Resulting sequence data were analyzed using IMGT/HighV-QUEST, ARGalaxy, Alakazam, Immunarch, and GLIPH2 (Grouping of Lymphocyte Interactions by Paratope Hotspots, version 2). Details of the analytical work flows are described in the Supplemental Methods.

10X Genomics Chromium scRNA-Seq

SF CD4⁺ T cells from 3 patients with ARLA (ARLA01, 02, and 05) were subjected to scRNA-Seq (10x Genomics). For ARLA01 and 05, samples were multiplexed with TotalSeqC Hashtag Oligos (Biolegend; ARLA01: GTCAACTCTTTAGCG, ARLA05: TTCCGCCTCTCTTTG) prior to preparation of single-cell suspensions. After encapsulation and barcoding (10X Genomics), cells were lysed and cDNA was prepared to create a 5′ gene expression library and a VDJ gene–enriched library for TCR repertoire analysis. Libraries were sequenced using Illumina NovaSeq 6000. Raw data were processed by CellRanger (10X Genomics) with standard settings. Resulting output files were imported in R version 4.2.1 using the Read10X function of Seurat version 4.1.1 (51). Details of the further analytical work-flows are described in the Supplemental Methods.
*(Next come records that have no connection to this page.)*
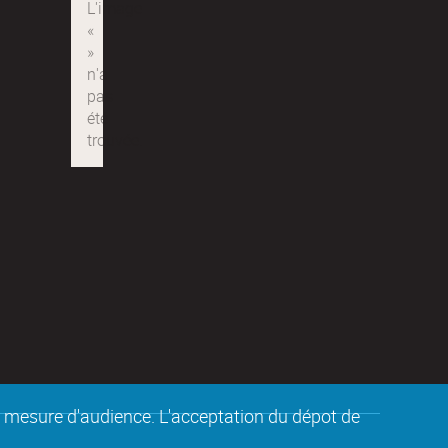
de mesure d'audience. L'acceptation du dépot de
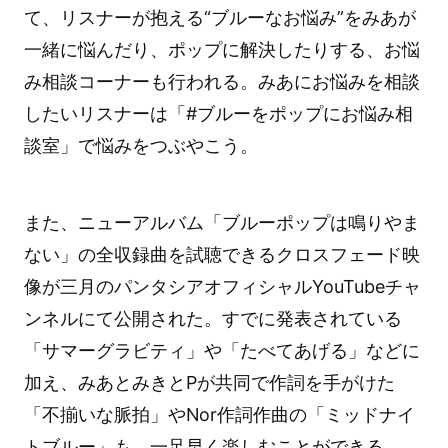
て、リスナーが抱える“ブルーなお悩み”をみあが
一緒に悩んだり、ポップに解決したりする、お悩
み相談コーナーも行われる。みあにお悩みを相談
したいリスナーは「#ブルーをポップにお悩み相
談室」で悩みをつぶやこう。
また、ニューアルバム「ブルーポップは鳴りやま
ない」の全収録曲を試聴できるクロスフェード映
像が三月のパンタシアオフィシャルYouTubeチャ
ンネルにて公開された。すでに発表されている
「サマーグラビティ」や「たべてあげる」などに
加え、みあとみきとPが共同で作詞を手がけた
「不揃いな脈拍」やNor作詞作曲の「ミッドナイ
トブルー」も、一足早く楽しむことができる。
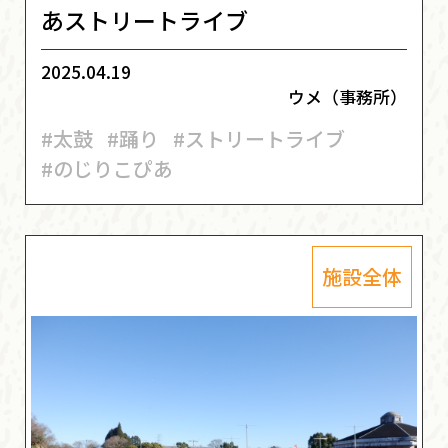
あストリートライブ
2025.04.19
ウメ（事務所）
#太鼓
#踊り
#ストリートライブ
#のじりこぴあ
施設全体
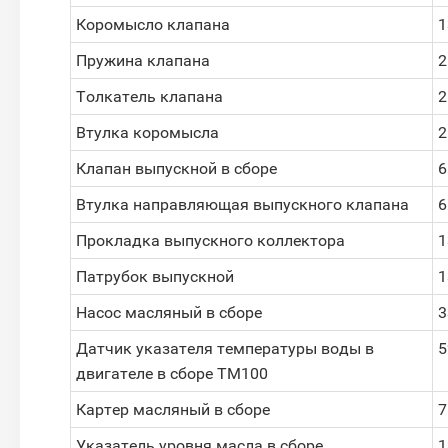
Коромысло клапана
1
Пружина клапана
2
Толкатель клапана
2
Втулка коромысла
2
Клапан выпускной в сборе
6
Втулка направляющая выпускного клапана
6
Прокладка выпускного коллектора
1
Патрубок выпускной
1
Насос масляный в сборе
3
Датчик указателя температуры воды в
5
двигателе в сборе ТМ100
Картер масляный в сборе
7
Указатель уровня масла в сборе
1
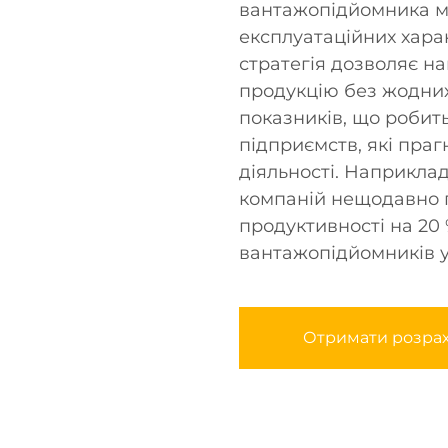
вантажопідйомника м
експлуатаційних хара
стратегія дозволяє н
продукцію без жодних
показників, що робит
підприємств, які праг
діяльності. Наприклад
компаній нещодавно 
продуктивності на 20
вантажопідйомників у 
Отримати розра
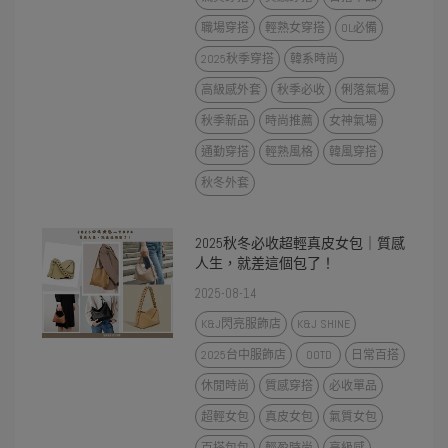
職場穿搭
輕熟女穿搭
OL必備
2025秋季穿搭
韓系時尚
高級感外套
秋季必收
俐落氣場
秋季新品
時尚推薦
女神氣場
通勤穿搭
輕熟風格
韓風穿搭
秋冬外套
2025秋冬必收超輕真皮女包｜質感
人生，就差這個包了！
2025-08-14
K&J閃亮服飾店
K&J SHINE
2025台中服飾店
OOTD
日常百搭
休閒時尚
質感穿搭
必收單品
超輕女包
真皮女包
氣質女包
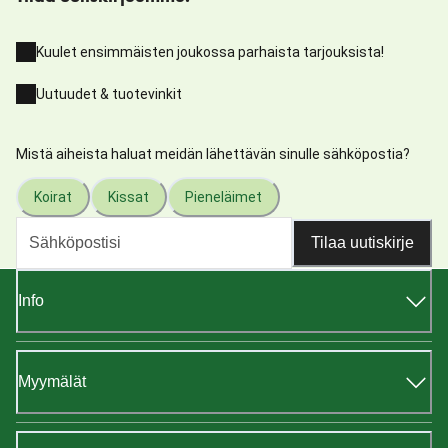
Kuulet ensimmäisten joukossa parhaista tarjouksista!
Uutuudet & tuotevinkit
Mistä aiheista haluat meidän lähettävän sinulle sähköpostia?
Koirat
Kissat
Pieneläimet
Tilaa uutiskirje
Info
Myymälät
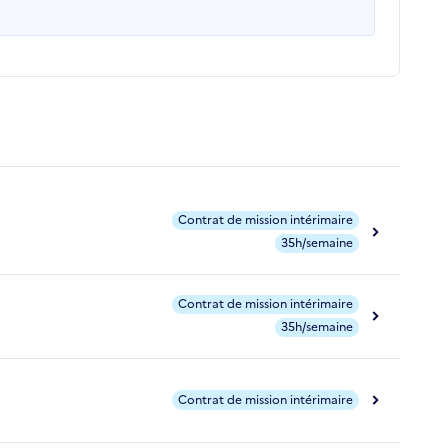
Contrat de mission intérimaire
35h/semaine
Contrat de mission intérimaire
35h/semaine
Contrat de mission intérimaire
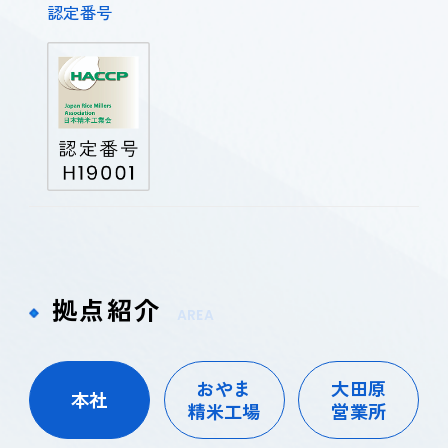
認定番号
拠点紹介
AREA
おやま
大田原
本社
精米工場
営業所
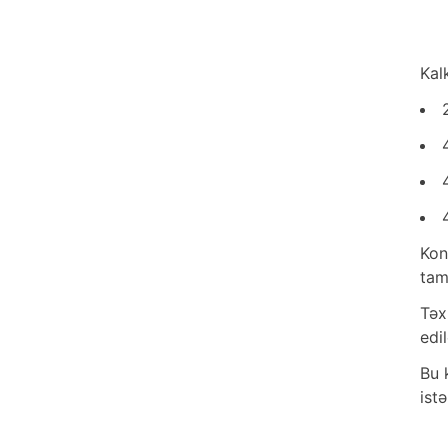
Kal
Kon
tam
Təx
edil
Bu 
ist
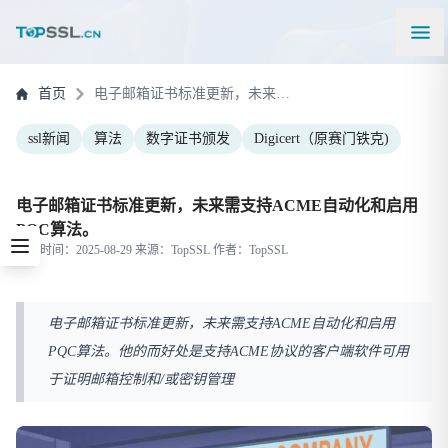
首页
电子邮箱证书标准更新，未来需支持ACME自动化和启用PQC算法。
ssl新闻
算法
数字证书颁发
Digicert（原赛门铁克)
电子邮箱证书标准更新，未来需支持ACME自动化和启用
PQC算法。
更新时间：2025-08-29 来源：TopSSL 作者：TopSSL
电子邮箱证书标准更新，未来需支持ACME自动化和启用
PQC算法。他的而好处是支持ACME协议的客户端软件可用
于证明邮箱控制和/或密钥管理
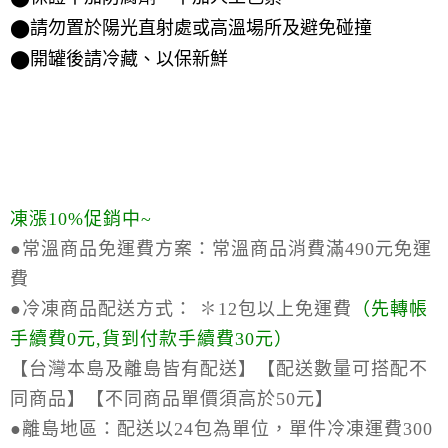
⬤請勿置於陽光直射處或高溫場所及避免碰撞
⬤開罐後請冷藏、以保新鮮
凍漲10%促銷中~
●常溫商品免運費方案：
常溫商品消費滿490元免運
費
●冷凍商品配送方式：
✽12包以上免運費
（
先轉帳
手續費0元,貨到付款手續費30元）
【台灣本島及離島皆有配送】【配送數量可搭配不
同商品】【不同商品單價須高於50元】
●離島地區：
配送以24包為單位，單件冷凍運費300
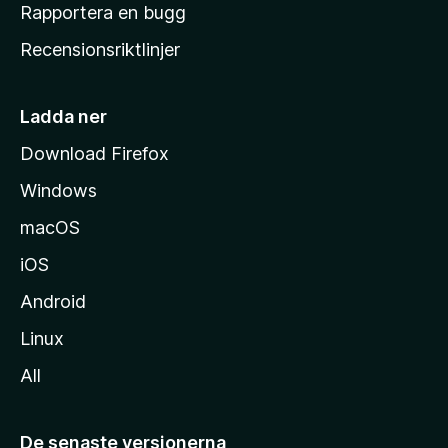
h
Rapportera en bugg
e
Recensionsriktlinjer
m
s
i
Ladda ner
d
Download Firefox
a
Windows
macOS
iOS
Android
Linux
All
De senaste versionerna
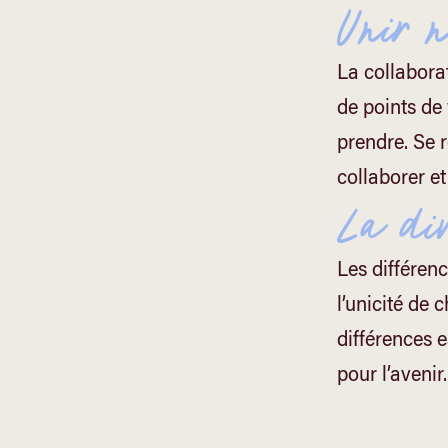
Unir n
La collaborat
de points de
prendre. Se r
collaborer et
La div
Les différen
l’unicité de 
différences 
pour l’avenir.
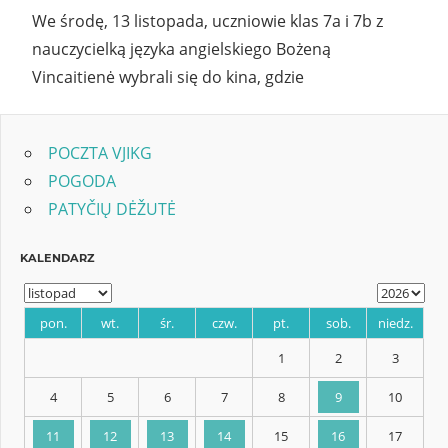
We środę, 13 listopada, uczniowie klas 7a i 7b z
nauczycielką języka angielskiego Bożeną
Vincaitienė wybrali się do kina, gdzie
POCZTA VJIKG
POGODA
PATYČIŲ DĖŽUTĖ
Adaption of published TCR-β data

Publicly available TCR-β repertoire sequencing data sets were reanalyzed for this study. The analytical workflow is described in detail in the Supplemental Methods.

Data visualization

Various R packages (ggplot2, ggalluvial, alakazam, immunarch, ggseqlogo, Seurat, scRepertoire, and circlize) were employed for figure generation regarding TCR-β and scRNA-Seq analysis. Additionally, Prism 10.1.0 (GraphPad) was utilized to visualize quantitative data generated from other sources.

Statistics

Statistical analysis was performed using Prism 10.1.0 (GraphPad). Data are expressed as scattered individual values and mean ± SD. 2-tailed Student’s t test or 1-way ANOVA with Dunnett’s or Tukey’s multiple comparisons test were used for comparison of data sets with 2 or more continuous variables, respectively. For contingency tables χ² with Yates’ correction was used. A P value < 0.05 was considered as statistically significant.

Study approval

Written informed consent was obtained from the legal guardians of each participant. The study was approved by the Research Ethics Committee of the University of Würzburg (299/17) and conducted in strict accordance with the principles of the Declaration of Helsinki.

Data availability

The values for all data points in graphs are reported in the Supporting Data Value file. Bulk TCR sequencing data is deposited in the NCBI Sequence Read Archive under BioProject ID PRJNA1054606. The single cell sequencing data discussed in this publication have been deposited in NCBI’s Gene Expression Omnibus and are accessible through GEO Series accession number GSE247675.